Y es que, ¿cómo podemos transmitir emociones tan humanas a través de píxeles? ¿Cómo conectar digitalmente con otra persona tal y como si estuviésemos frente a frente?

Ya contábamos con imágenes y gifs, y en computadores teníamos emoticones básicos que apoyaban nuestros mensajes, pero necesitábamos algo más rápido y versátil que se adaptara a la comunicación a través del teléfono móvil, dispositivo que había llegado para quedarse en este mundo donde rige la inmediatez.

Así es como en 2011, Apple trajo los primeros emojis a color para celular y, después de un año, le siguió Android. Lo novedoso de este proceso fue una variada carta, que permitía expresar emociones más allá de las básicas que ya conocíamos, y que con el tiempo fue creciendo y adoptando nuevas reacciones que buscaban representar el sinfín de sentimientos que experimentamos como humanos.

Los emojis pueden decir más que mil palabras y, mientras más existan, más fácilmente podremos encontrar el que se adapta mejor a lo que queremos transmitir.

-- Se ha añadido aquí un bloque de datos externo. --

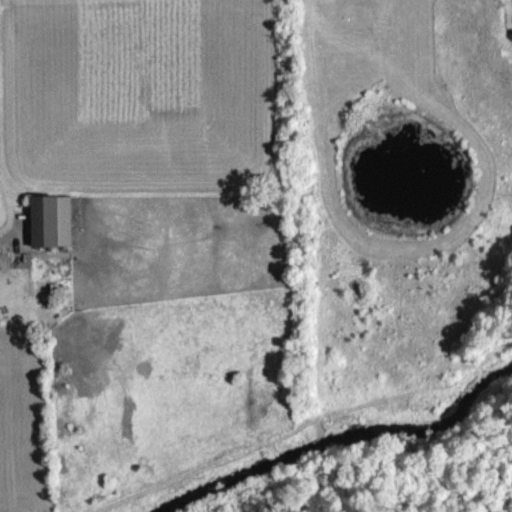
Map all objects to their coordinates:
building: (51, 233)
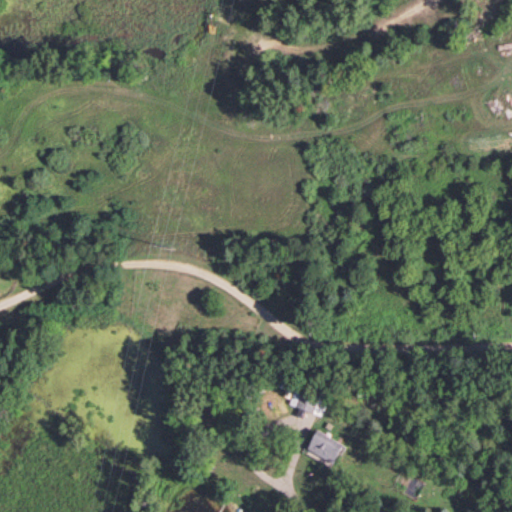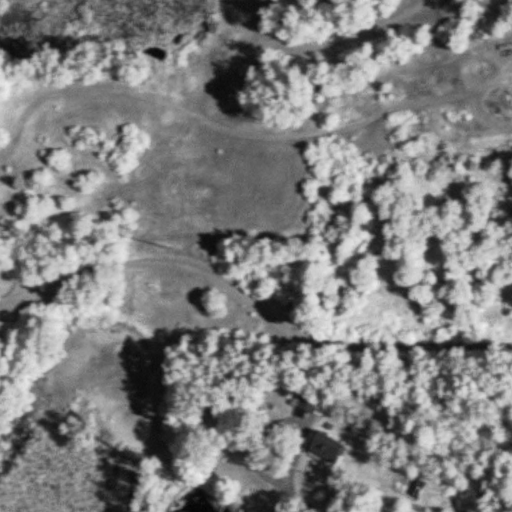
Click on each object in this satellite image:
power tower: (168, 246)
road: (251, 308)
building: (309, 399)
building: (326, 445)
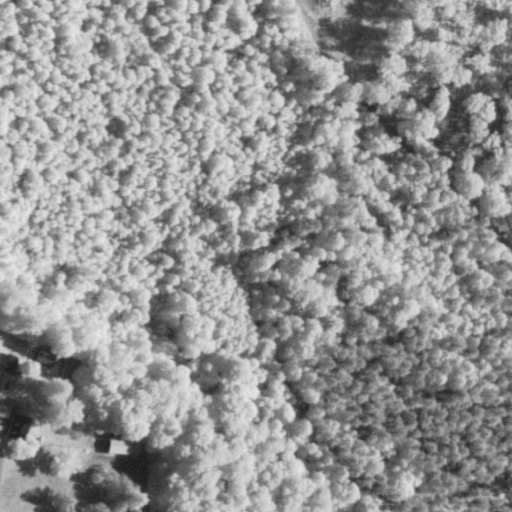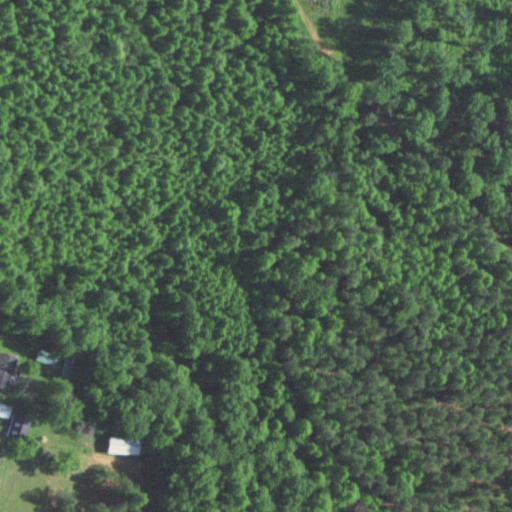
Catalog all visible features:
building: (3, 363)
building: (122, 445)
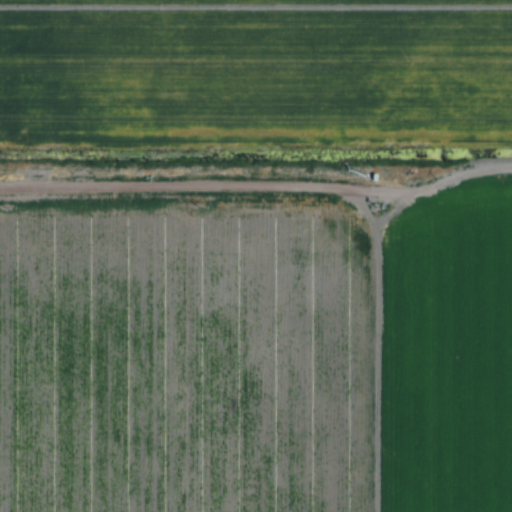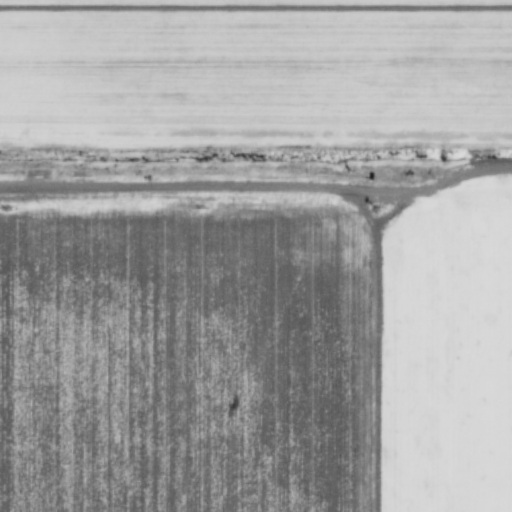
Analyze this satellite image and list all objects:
crop: (256, 71)
crop: (449, 351)
crop: (185, 352)
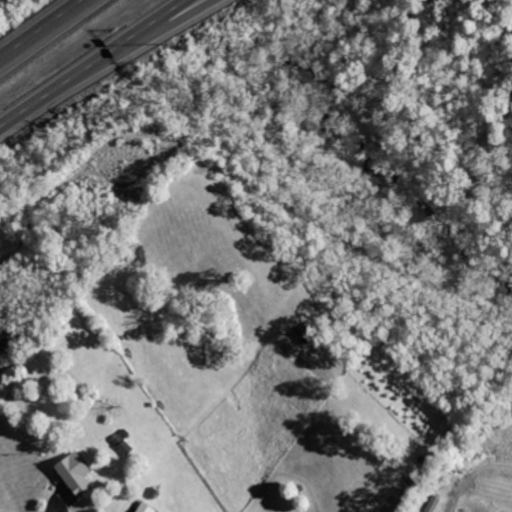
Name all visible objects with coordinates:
road: (168, 14)
road: (175, 14)
road: (43, 29)
road: (73, 75)
building: (78, 473)
building: (76, 474)
road: (59, 505)
building: (147, 507)
building: (146, 508)
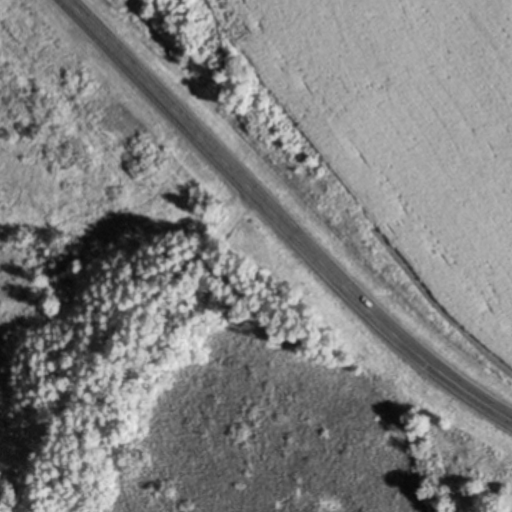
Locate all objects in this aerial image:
road: (278, 221)
road: (132, 327)
parking lot: (22, 446)
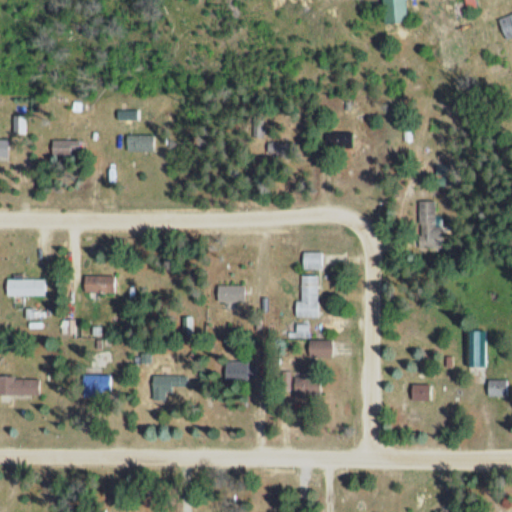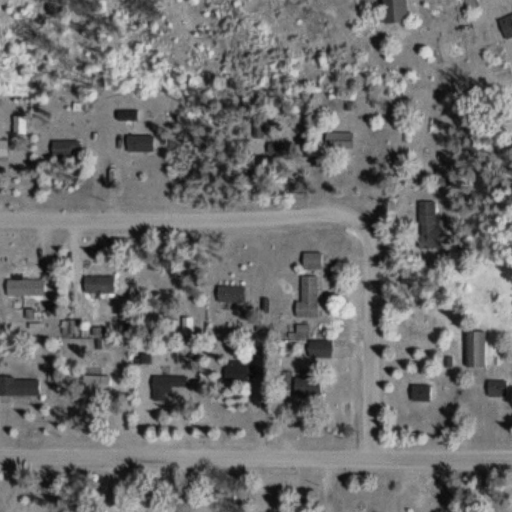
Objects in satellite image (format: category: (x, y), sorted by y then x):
building: (505, 24)
building: (337, 140)
building: (138, 141)
building: (3, 146)
road: (298, 221)
building: (426, 222)
building: (311, 259)
building: (97, 282)
building: (24, 285)
building: (229, 292)
building: (307, 296)
building: (318, 346)
building: (475, 346)
building: (235, 369)
building: (167, 381)
building: (94, 383)
building: (18, 384)
building: (495, 386)
building: (419, 391)
road: (189, 459)
road: (445, 461)
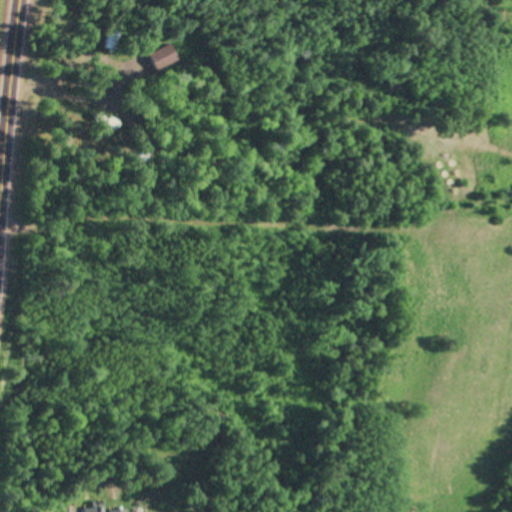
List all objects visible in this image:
road: (8, 108)
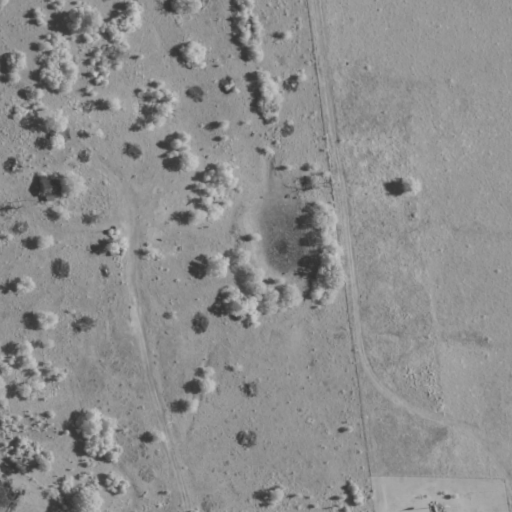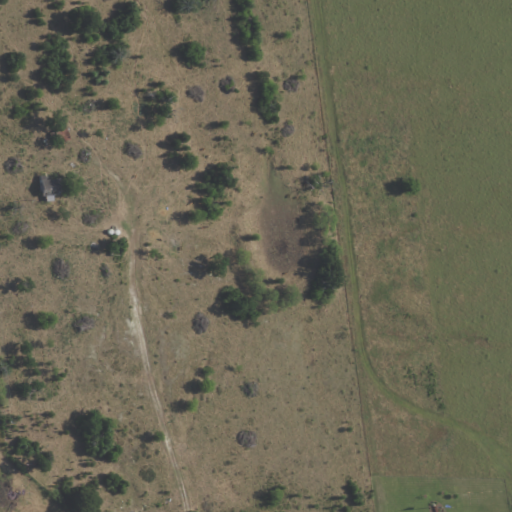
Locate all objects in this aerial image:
building: (47, 185)
road: (170, 341)
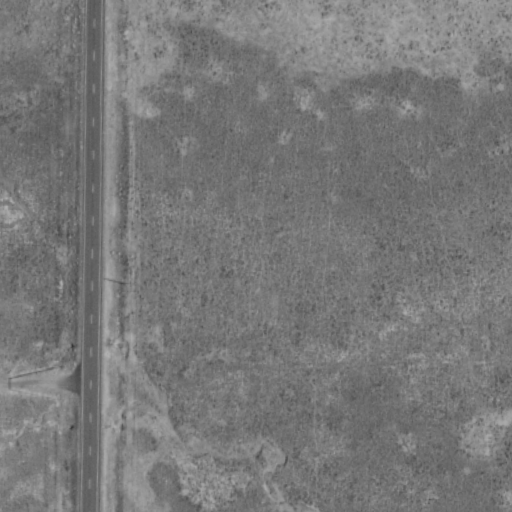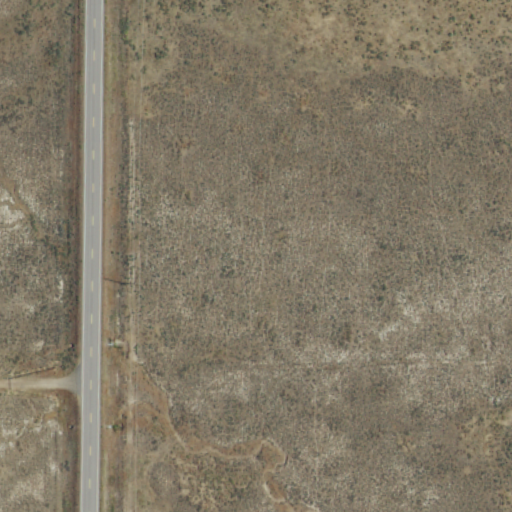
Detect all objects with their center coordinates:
crop: (256, 255)
road: (88, 256)
road: (43, 407)
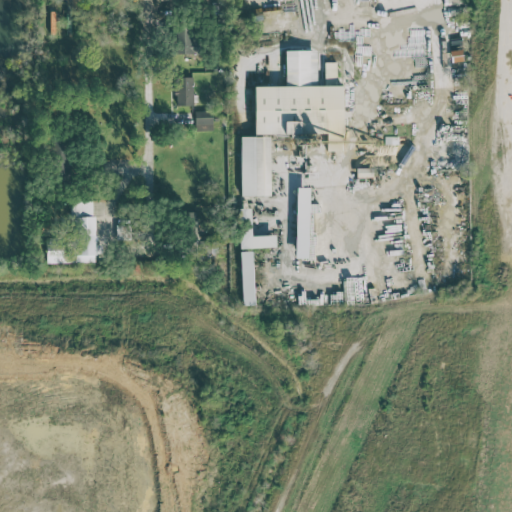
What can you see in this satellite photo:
building: (187, 39)
road: (147, 85)
building: (183, 90)
building: (299, 101)
road: (367, 101)
building: (203, 120)
building: (64, 161)
building: (254, 165)
road: (116, 187)
road: (363, 219)
building: (301, 222)
building: (251, 232)
building: (77, 237)
road: (426, 246)
building: (246, 277)
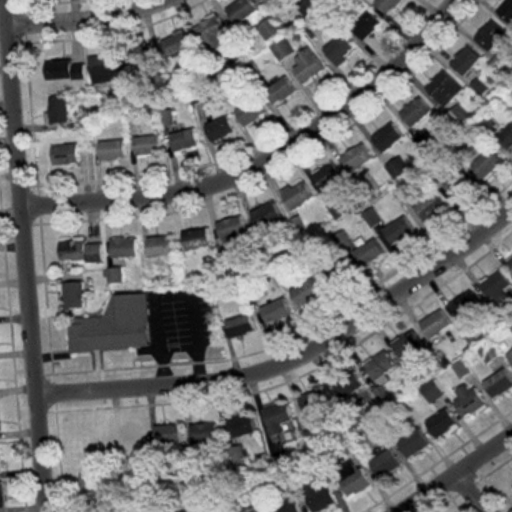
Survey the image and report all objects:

Estamos frente a un fenómeno curioso, pues en cada actualización de nuevos emojis que hace Unicode Consortium –organización global que se encarga de añadir emojis a las distintas plataformas y a los estándares de los fabricantes–, vemos un reflejo innegable de los avances de la sociedad.

"¿Cómo conectar digitalmente con otra persona tal y como si estuviésemos frente a frente?"

Por ejemplo, en 2015 apareció la opción de cambiar el color de piel a las manos que hacen señas. Un par de años más tarde, incorporaron íconos de representación de personas sordas o en sillas de ruedas y adaptaron los de personas para que pudiesen representar a las diversidades de género e inclinaciones sexuales.

En lo que va del 2022, ya se han sumado 123 nuevos emojis y recientemente se anunció una nueva colección.

Hoy podemos ocupar 3.633 emojis diferentes que ayudan, no solo a la comunicación interpersonal, sino también a la que se da entre empresas y audiencia, puesto que ayudan a darle cercanía y facilidad de entendimiento al mensaje y, para qué lo vamos a negar, hace más entretenida la interacción y el trabajo.

Lo más importante de este fenómeno es no olvidar que cada uno de los emojis está inspirado en emociones reales, situaciones cotidianas, objetos y lugares que existen en el mundo tangible.

Por esto, debemos festejar la gran ayuda y representatividad de estos pequeños íconos en nuestra comunicación diaria, pero con la promesa de hacernos el tiempo para disfrutar –fuera de los límites de una pantalla– el sonido de una risa o sentir un buen apretón de manos.